Family feud in southern Egypt descends into fresh violence killing 1 despite mediation

Clashes between an Arab clan and a Nubian family restarted Sunday in Egypt's south, leaving one person killed and four injured, state TV said, despite high-profile government mediation to end the protracted feud that has now claimed 24 lives.

A Nubian resident reached by telephone said gunmen from the Arab Haleyla clan were attacking his neighborhood el-Sayel el-Rifi, on the edge of Aswan city.

"We are dying. They are attacking us," he said, speaking on condition of anonymity because he feared for his life. "There is no government and no police in the area."

The renewed clashes came shortly after the local governor visited the area.

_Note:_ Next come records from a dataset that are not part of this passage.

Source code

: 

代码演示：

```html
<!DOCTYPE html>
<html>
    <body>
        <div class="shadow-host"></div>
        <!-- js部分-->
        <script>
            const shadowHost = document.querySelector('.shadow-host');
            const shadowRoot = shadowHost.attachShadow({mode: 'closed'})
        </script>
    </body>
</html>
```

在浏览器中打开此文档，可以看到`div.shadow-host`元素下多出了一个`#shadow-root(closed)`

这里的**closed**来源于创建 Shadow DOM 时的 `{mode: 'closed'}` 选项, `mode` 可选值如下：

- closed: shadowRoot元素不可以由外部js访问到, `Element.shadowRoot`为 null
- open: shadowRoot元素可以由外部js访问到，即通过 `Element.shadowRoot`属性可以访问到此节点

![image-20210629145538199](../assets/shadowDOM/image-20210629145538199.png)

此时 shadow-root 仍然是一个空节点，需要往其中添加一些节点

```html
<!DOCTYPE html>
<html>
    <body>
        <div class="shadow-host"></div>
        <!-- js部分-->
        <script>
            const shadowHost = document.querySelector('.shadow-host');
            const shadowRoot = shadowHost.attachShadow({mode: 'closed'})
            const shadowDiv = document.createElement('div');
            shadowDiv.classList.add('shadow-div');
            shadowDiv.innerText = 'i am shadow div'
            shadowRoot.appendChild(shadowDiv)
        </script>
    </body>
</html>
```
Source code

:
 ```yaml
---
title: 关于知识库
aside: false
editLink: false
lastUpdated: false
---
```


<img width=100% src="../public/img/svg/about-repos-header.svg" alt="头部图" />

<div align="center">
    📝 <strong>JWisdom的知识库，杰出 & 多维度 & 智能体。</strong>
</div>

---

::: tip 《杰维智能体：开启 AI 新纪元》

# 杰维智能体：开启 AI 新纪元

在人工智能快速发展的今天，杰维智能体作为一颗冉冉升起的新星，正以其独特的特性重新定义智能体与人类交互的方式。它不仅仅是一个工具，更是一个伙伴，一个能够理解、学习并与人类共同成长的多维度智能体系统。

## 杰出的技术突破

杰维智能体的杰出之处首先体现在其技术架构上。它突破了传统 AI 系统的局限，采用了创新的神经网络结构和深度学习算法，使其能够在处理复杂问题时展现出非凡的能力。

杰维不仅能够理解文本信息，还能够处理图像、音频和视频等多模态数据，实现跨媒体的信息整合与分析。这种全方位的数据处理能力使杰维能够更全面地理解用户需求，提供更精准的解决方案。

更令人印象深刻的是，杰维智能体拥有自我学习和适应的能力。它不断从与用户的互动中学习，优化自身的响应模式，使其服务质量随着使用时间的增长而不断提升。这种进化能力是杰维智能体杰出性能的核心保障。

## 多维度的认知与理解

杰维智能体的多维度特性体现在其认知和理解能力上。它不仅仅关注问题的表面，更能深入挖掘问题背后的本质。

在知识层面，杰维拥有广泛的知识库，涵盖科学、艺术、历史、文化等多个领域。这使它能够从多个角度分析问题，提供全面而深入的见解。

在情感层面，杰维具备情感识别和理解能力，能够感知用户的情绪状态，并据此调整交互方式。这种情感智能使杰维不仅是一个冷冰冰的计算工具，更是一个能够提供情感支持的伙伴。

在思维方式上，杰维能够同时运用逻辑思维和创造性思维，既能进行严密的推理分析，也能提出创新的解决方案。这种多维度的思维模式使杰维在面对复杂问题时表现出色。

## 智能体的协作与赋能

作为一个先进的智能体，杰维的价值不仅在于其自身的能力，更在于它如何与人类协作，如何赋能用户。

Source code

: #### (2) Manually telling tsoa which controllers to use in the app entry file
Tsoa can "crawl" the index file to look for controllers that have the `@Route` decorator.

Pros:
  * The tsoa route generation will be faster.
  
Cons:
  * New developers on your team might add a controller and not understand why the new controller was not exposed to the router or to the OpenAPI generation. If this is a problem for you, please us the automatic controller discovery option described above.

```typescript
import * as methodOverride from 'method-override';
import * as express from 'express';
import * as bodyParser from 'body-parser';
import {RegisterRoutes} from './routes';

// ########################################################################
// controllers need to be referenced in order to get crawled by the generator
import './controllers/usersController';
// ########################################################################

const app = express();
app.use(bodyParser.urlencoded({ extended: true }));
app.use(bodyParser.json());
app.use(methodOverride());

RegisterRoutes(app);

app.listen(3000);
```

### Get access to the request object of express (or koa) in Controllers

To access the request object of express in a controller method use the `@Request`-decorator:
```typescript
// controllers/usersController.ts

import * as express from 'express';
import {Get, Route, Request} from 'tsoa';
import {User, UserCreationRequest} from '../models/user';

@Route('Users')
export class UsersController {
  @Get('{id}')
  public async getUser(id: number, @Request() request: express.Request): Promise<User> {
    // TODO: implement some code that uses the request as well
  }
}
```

An Associated Press photographer on the scene said firefights broke out nearby, including outside a local hospital and morgue. One armored vehicle was seen outside the neighborhood of narrow dirt roads. Schools in the neighborhood and surrounding areas were shut over fears of renewed violence.

The clashes began after a fight between school students drew in adults, sparking a bloody feud that turned deadly Friday. Police said the fight was over the harassment of a girl. Witnesses said offensive graffiti written on the school walls fueled the fight.

Security officials say members of the Arab clan are involved in arms and drugs smuggling and are well-armed. The fight took on a political overtone when the impoverished Arab clan accused the ethnic Nubians of supporting the military, while the Nubians say the Arabs back the ousted Islamist President Mohammed Morsi.

Local leaders say police were mostly absent from the area of tension, causing the violence to spread. The governor appealed for the military to deploy troops in the area.

Egypt's Prime Minister Ibrahim Mahlab and his Interior Minister visited Aswan Saturday to meet local notables to end the dispute. Mahlab promised a fact-finding mission to investigate how the violence erupted. But vendettas, particularly over perceived violations of honor, are common in southern Egypt.

On Sunday, local government official Mohammed Mostafa told private TV station CBC that officials are considering emergency measures and possibly a curfew in the area.